TP-Link blocks open-source router firmware to comply with new FCC rules
Other manufacturers are quietly blocking open-source firmware, too.
If you're a fan of third-party software that adds functionality to a Wi-Fi router, your options just got smaller. The Federal Communications Commission has new rules designed to make sure routers operate only within their licensed frequencies and power levels. TP-Link is complying by blocking open-source firmware like the Linux-based OpenWRT and DD-WRT from its routers. That’s the easiest way for router manufacturers to comply.
FCC backed off of banning open-source firmware
The FCC didn’t just start tightening router regulations for no reason. Public Knowledge’s Harold Feld told TechDirt that “the FCC is responding here to a real-world issue: We had problems with illegally modified equipment interfering with terrestrial doppler weather radar (TDWR) at airports. Naturally, the FAA freaked out, and the FCC responded to this actual real-world concern.”
In March 2015, an FCC Software Security Requirements document, issued the following instruction to router manufacturers applying for a license to sell their devices: “Describe in detail how the device is protected from ‘flashing’ and the installation of third-party firmware such as DD-WRT.”
The FCC was criticized and a Save WiFi campaign argued against the new rules. The FCC insisted it wasn’t banning open-source router firmware, telling Ars Technica that “versions of this open-source software can be used as long as they do not add the functionality to modify the underlying operating characteristics of the RF [radio frequency] parameters.... We are looking for manufacturers of routers to take more responsibility to ensure that the devices cannot be easily modified.”

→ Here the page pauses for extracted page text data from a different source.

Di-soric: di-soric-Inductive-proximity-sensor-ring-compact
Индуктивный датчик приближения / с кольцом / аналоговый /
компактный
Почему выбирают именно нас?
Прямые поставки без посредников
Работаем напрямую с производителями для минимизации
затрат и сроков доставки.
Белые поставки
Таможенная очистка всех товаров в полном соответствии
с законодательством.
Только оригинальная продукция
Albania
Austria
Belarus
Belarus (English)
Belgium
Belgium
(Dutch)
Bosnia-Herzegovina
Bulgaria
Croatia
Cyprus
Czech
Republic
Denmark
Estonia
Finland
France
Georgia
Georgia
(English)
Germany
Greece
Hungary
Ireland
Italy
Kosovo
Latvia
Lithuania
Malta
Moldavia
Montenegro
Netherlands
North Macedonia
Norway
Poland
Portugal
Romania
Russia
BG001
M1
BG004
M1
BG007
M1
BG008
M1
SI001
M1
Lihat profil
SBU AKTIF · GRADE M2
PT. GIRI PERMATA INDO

In November 2015, the FCC issued an updated version of the document that doesn’t appear to ban the firmware. It instructs router manufacturers to:
Describe, if the device permits third-party software or firmware installation, what mechanisms are provided by the manufacturer to permit integration of such functions while ensuring that the RF parameters of the device cannot be operated outside its authorization for operation in the U.S. In the description include what controls and/or agreements are in place with providers of third-party functionality to ensure the devices’ underlying RF parameters are unchanged and how the manufacturer verifies the functionality.
Blocking open-source firmware is the easiest option
Unfortunately, as Kathy Giori, senior product manager at Qualcomm Atheros, told Ars Technica: “The easiest way [for router manufacturers] to comply is to lock down the whole platform. Just lock down the whole thing and the FCC is happy.”
Router manufacturers haven’t wanted to comment on the record about this, but it appears that TP-Link, Rosewill, and Netgear, at least, have quietly rolled out updates that prevent unauthorized firmware installation on existing routers.
TP-Link is now the first router manufacturer to come forward and say it’s “limiting the functionality of its routers” in the United States to comply with FCC regulations. Open-source firmware installation won’t be allowed. TP-Link even posted an official FAQ on the subject, noting that “the regulation affects all manufacturers marketing routers in the U.S.” I wouldn’t be surprised to see other router manufacturers confirm the same thing soon—or just not comment as they begin shipping locked-down routers.